Your task:
Skip all pictures. Write out the data below from its first line through the line that contains "right elbow: (269, 181)".

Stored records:
★ ★ ★

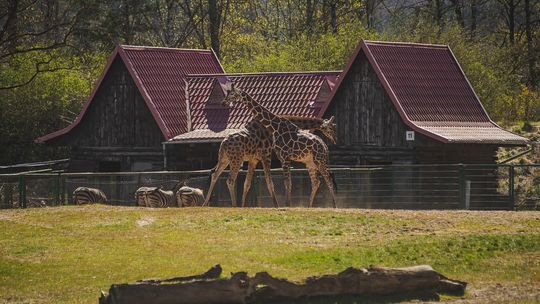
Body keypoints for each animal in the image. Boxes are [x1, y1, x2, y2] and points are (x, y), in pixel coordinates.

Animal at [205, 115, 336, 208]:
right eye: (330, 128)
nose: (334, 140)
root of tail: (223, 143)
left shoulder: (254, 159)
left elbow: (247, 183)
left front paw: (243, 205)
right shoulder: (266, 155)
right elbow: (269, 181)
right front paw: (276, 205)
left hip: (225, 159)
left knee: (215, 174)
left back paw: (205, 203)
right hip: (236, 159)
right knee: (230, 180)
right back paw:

★ ★ ★

Solution:
Body keypoints for each animal in the image. Boxes are [x1, y1, x2, y2] and points are (x, y), in pixel coordinates.

Animal at [205, 115, 336, 208]:
right eye: (330, 128)
nose: (334, 140)
root of tail: (223, 143)
left shoulder: (254, 159)
left elbow: (247, 183)
left front paw: (243, 205)
right shoulder: (266, 155)
right elbow: (269, 181)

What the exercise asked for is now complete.